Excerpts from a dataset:
******************************

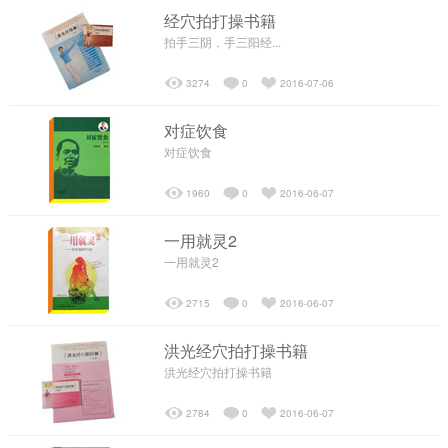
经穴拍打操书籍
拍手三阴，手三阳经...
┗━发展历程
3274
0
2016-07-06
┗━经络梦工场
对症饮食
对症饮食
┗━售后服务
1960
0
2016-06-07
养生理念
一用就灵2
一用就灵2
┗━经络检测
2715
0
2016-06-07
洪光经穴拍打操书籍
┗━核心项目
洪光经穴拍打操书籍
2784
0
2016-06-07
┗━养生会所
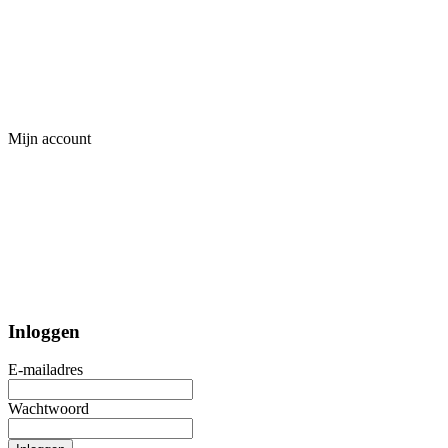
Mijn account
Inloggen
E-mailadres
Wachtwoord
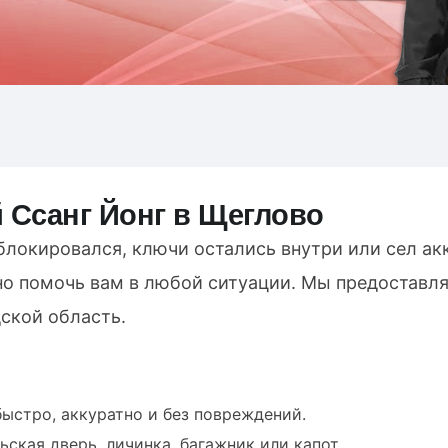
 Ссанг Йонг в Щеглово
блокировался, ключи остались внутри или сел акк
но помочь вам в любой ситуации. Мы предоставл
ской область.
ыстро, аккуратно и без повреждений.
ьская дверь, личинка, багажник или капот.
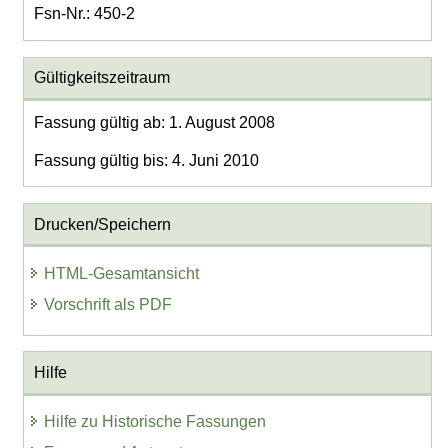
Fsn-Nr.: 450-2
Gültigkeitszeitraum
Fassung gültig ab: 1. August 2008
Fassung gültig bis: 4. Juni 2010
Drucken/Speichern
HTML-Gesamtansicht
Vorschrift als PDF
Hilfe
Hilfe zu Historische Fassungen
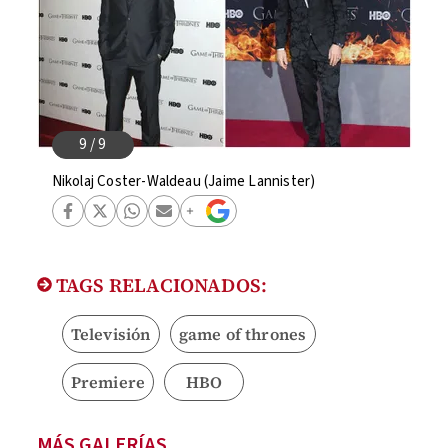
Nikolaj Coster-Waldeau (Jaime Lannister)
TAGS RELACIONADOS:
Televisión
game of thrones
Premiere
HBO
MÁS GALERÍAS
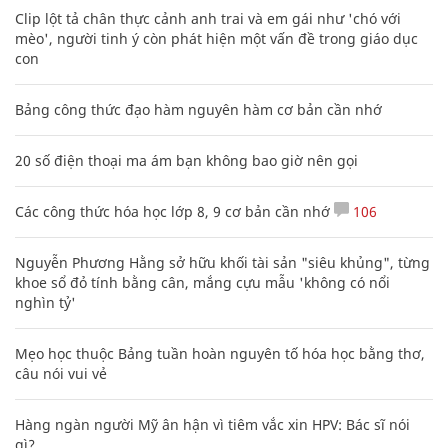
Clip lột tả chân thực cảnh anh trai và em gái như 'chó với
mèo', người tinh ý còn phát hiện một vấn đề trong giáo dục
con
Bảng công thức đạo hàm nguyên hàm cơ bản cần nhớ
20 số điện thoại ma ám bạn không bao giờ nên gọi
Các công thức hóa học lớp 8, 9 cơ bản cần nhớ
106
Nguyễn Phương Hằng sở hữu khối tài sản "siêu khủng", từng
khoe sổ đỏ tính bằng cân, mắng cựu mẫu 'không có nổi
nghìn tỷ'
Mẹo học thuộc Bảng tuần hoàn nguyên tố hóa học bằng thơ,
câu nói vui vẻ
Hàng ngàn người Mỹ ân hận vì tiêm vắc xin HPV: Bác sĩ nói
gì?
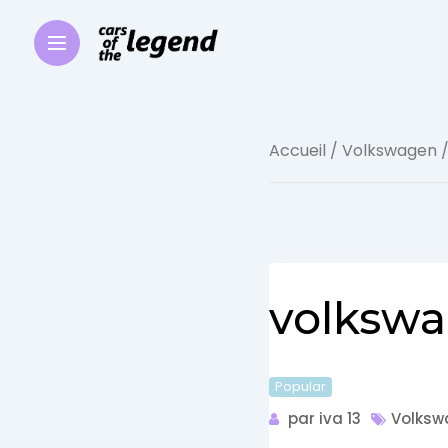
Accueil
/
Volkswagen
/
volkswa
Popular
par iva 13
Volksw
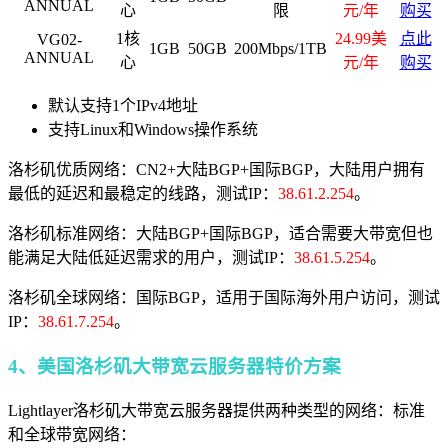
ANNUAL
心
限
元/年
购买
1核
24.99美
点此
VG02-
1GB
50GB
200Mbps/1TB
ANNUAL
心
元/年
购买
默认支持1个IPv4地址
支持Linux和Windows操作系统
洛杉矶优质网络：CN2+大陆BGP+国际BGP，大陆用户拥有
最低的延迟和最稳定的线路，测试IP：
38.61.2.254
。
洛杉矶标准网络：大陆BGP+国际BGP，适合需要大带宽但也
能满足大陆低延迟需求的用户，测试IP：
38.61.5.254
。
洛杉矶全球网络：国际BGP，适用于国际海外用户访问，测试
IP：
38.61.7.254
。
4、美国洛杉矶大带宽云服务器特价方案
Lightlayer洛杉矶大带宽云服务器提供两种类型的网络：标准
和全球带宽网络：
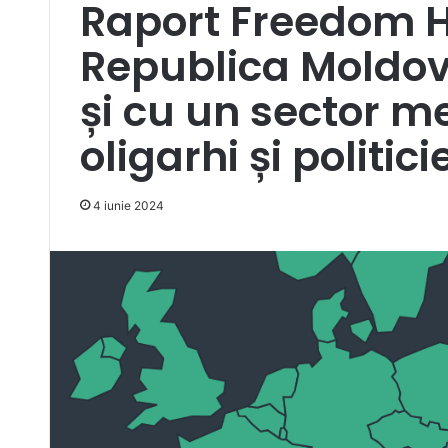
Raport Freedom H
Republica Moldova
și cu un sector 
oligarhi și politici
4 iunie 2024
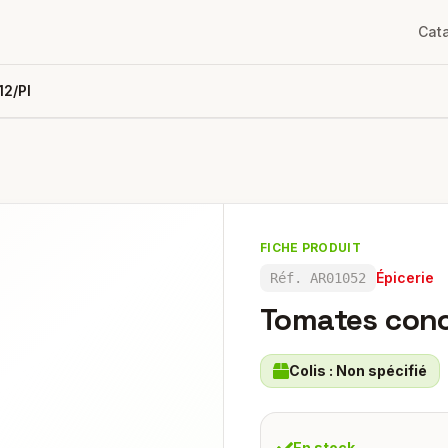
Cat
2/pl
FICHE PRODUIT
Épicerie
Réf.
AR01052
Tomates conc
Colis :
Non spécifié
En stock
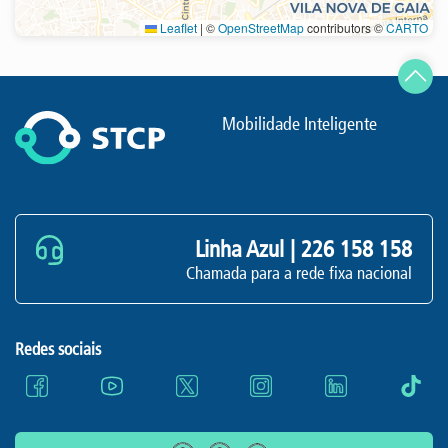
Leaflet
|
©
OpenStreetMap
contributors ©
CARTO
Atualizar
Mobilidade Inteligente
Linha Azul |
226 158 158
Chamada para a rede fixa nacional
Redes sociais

******************************

- [Task objective] Copy out every line above word for word, omitting the pictures.

- [Answer to this task]
经穴拍打操书籍
拍手三阴，手三阳经...
┗━发展历程
3274
0
2016-07-06
┗━经络梦工场
对症饮食
对症饮食
┗━售后服务
1960
0
2016-06-07
养生理念
一用就灵2
一用就灵2
┗━经络检测
2715
0
2016-06-07
洪光经穴拍打操书籍
┗━核心项目
洪光经穴拍打操书籍
2784
0
2016-06-07
┗━养生会所
Mijn account
Inloggen
E-mailadres
Wachtwoord
 Ссанг Йонг в Щеглово
блокировался, ключи остались внутри или сел акк
но помочь вам в любой ситуации. Мы предоставл
ской область.
ыстро, аккуратно и без повреждений.
ьская дверь, личинка, багажник или капот.
Fsn-Nr.: 450-2
Gültigkeitszeitraum
Fassung gültig ab: 1. August 2008
Fassung gültig bis: 4. Juni 2010
Drucken/Speichern
HTML-Gesamtansicht
Vorschrift als PDF
Hilfe
Hilfe zu Historische Fassungen
Nikolaj Coster-Waldeau (Jaime Lannister)
TAGS RELACIONADOS:
Televisión
game of thrones
Premiere
HBO
MÁS GALERÍAS
Clip lột tả chân thực cảnh anh trai và em gái như 'chó với
mèo', người tinh ý còn phát hiện một vấn đề trong giáo dục
con
Bảng công thức đạo hàm nguyên hàm cơ bản cần nhớ
20 số điện thoại ma ám bạn không bao giờ nên gọi
Các công thức hóa học lớp 8, 9 cơ bản cần nhớ
106
Nguyễn Phương Hằng sở hữu khối tài sản "siêu khủng", từng
khoe sổ đỏ tính bằng cân, mắng cựu mẫu 'không có nổi
nghìn tỷ'
Mẹo học thuộc Bảng tuần hoàn nguyên tố hóa học bằng thơ,
câu nói vui vẻ
Hàng ngàn người Mỹ ân hận vì tiêm vắc xin HPV: Bác sĩ nói
gì?
Accueil
/
Volkswagen
/
volkswa
Popular
par iva 13
Volksw
ANNUAL
心
限
元/年
购买
1核
24.99美
点此
VG02-
1GB
50GB
200Mbps/1TB
ANNUAL
心
元/年
购买
默认支持1个IPv4地址
支持Linux和Windows操作系统
洛杉矶优质网络：CN2+大陆BGP+国际BGP，大陆用户拥有
最低的延迟和最稳定的线路，测试IP：
38.61.2.254
。
洛杉矶标准网络：大陆BGP+国际BGP，适合需要大带宽但也
能满足大陆低延迟需求的用户，测试IP：
38.61.5.254
。
洛杉矶全球网络：国际BGP，适用于国际海外用户访问，测试
IP：
38.61.7.254
。
4、美国洛杉矶大带宽云服务器特价方案
Lightlayer洛杉矶大带宽云服务器提供两种类型的网络：标准
和全球带宽网络：
Raport Freedom H
Republica Moldova
și cu un sector 
oligarhi și politici
4 iunie 2024
Cat
2/pl
FICHE PRODUIT
Épicerie
Réf.
AR01052
Tomates conc
Colis :
Non spécifié
En stock
Leaflet
|
©
OpenStreetMap
contributors ©
CARTO
Atualizar
Mobilidade Inteligente
Linha Azul |
226 158 158
Chamada para a rede fixa nacional
Redes sociais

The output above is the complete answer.